Back to the plan, then. I take a deep, cold breath, look up at the sky.
I know it’s not there right now. During the winter it doesn’t come into the sky until it’s almost morning and then the rising sun obliterates the faint stars, but it doesn’t matter because I’ve always got it on me, haven’t I? Even if it’s faded to blue, the dots and lines slightly blurred, it’s still there.
“Grounds inspection go okay?” Eli asks the moment I cross the threshold.
The heat of his makeshift kitchen prickles across my skin, and the door closes behind me.
“Did you know there’s plants out there?” I ask, jerking my thumb at the door. “Just plants and plants, as far as the eye can see. Trees and grass and all kind of shit.”
Eli stops monitoring the grill for long enough to give me a half-concerned, half-what-the-fuck look.
“I suspected,” he says.
“Someone ought to do something,” I say, already walking away, toward the swinging doors that lead to the big room, heart booming even though I know for a fact that Delilah’s not there anymore.
She’s not out there and we’re back to the agreement.
My hands are still cold, and I rub them together, walking past the cabinet behind the bar where we keep the kegs. Another wave of goosebumps rises on my skin, now that the relative heat of the building has worn off, but I ignore it.
I walk. Away from the bar, away from Eli in the kitchen, cooking and noticing things. Away from the light and the noise and from anyone who could talk sense into me right now.
Back to the agreement.
Into the back of the brewery and between the massive metal tanks, the bready, sweet smell intensifying. I keep the lights off, because I know this path by heart. The only light I flick on is the one in my office, and only so I can see the display on my office phone.
It’s been two years, three months, and sixteen days since the last time she touched me on purpose. I don’t want to know that number but I can’t seem to help it, as if there’s a calendar in my head slowly ticking upward. I touch my hand to my lips, still cold, rub the back of my hand across my mouth and tell myself that this is a bad idea.
I punch the down arrow on the office phone until I find the phone number I’m looking for.
The receiver’s in my hand and in one motion I hit the call button, hold
it to my ear, step back, turn off the light as if darkness will make what I’m about to do any better.

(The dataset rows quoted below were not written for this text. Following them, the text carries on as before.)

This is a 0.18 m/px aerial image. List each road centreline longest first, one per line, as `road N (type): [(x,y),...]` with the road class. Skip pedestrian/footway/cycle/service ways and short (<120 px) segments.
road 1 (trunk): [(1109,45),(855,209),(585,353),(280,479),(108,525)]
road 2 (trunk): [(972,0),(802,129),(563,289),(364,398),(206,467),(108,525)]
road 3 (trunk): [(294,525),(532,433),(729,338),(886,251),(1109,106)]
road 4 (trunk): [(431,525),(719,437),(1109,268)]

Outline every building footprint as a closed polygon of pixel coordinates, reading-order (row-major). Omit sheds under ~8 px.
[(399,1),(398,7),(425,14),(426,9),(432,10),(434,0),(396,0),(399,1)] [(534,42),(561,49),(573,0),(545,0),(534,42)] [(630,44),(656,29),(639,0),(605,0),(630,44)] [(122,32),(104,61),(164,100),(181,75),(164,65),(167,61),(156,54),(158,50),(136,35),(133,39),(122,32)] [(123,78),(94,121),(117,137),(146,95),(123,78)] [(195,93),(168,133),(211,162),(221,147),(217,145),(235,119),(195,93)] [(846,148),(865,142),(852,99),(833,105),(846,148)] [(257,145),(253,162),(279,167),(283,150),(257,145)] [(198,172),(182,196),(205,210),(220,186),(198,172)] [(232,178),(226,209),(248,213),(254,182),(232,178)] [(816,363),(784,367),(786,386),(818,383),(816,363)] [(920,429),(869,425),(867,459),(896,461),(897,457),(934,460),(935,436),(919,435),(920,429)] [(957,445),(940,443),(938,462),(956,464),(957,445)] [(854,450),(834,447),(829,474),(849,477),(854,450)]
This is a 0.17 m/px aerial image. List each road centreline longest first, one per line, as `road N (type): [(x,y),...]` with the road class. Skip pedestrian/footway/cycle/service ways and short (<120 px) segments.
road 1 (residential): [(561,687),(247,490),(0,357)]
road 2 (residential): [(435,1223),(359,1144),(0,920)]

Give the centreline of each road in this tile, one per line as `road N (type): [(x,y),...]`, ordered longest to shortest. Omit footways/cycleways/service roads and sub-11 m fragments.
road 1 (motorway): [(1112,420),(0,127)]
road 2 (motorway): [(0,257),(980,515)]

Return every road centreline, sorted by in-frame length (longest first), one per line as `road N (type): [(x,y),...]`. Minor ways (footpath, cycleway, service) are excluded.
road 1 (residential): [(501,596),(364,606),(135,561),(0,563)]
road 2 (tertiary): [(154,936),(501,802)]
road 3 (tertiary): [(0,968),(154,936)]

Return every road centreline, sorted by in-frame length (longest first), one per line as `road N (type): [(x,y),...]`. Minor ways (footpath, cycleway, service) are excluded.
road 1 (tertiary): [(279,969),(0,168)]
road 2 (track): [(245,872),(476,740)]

I hold my breath as the other end of the line rings once, twice —
“Hello?” Vera’s voice says, and I finally exhale.
Chapter Five
Seth
Two Years, Three Months, and Sixteen Days Ago
I flip on the lights in the storeroom, look around, and silently curse whoever’s been organizing our kegs, because they’re doing it the same way that my computer’s hard drive stores data: cramming random shit wherever it fits.
But while I can de-frag my computer by clicking something, defragging our storerooms involve a lot more physical labor. Usually, it’s my physical labor, because I’m the one with a specific filing system in mind. Sometimes Daniel helps, but he’s got Rusty to deal with so I let him off the hook.
Love the kid, but last week she asked me if I thought it was fair that Grandpa was dead but lots of criminals are still alive.
Lifting kegs onto high shelves for hours is easier than trying to explore the concept of an inherently chaotic universe with a six-year-old, particularly when I was expecting to discuss her pitch for a My Little Pony spinoff called My Little Wombat.
I push a hand through my hair and start looking. At least the kegs are labeled and color-coded, so I don’t have to actually wade through all of them looking for more Bonfire Stout.
“Seth?” a voice calls, and I duck out of the storeroom to see Caleb, my youngest brother, heading through the warehouse toward me.
“What’s wrong?” I call back, one hand automatically going to check my phone. There’s nothing new.
“Wrong?” he asks. “Nothing! I just wanted to come see if you needed some help.”
“They’re not out of anything else up front?”
“Beth didn’t say she needed anything.”
Caleb walks up to me, his hands in his pockets, his long hair pulled back in a man-bun, and he smiles at me.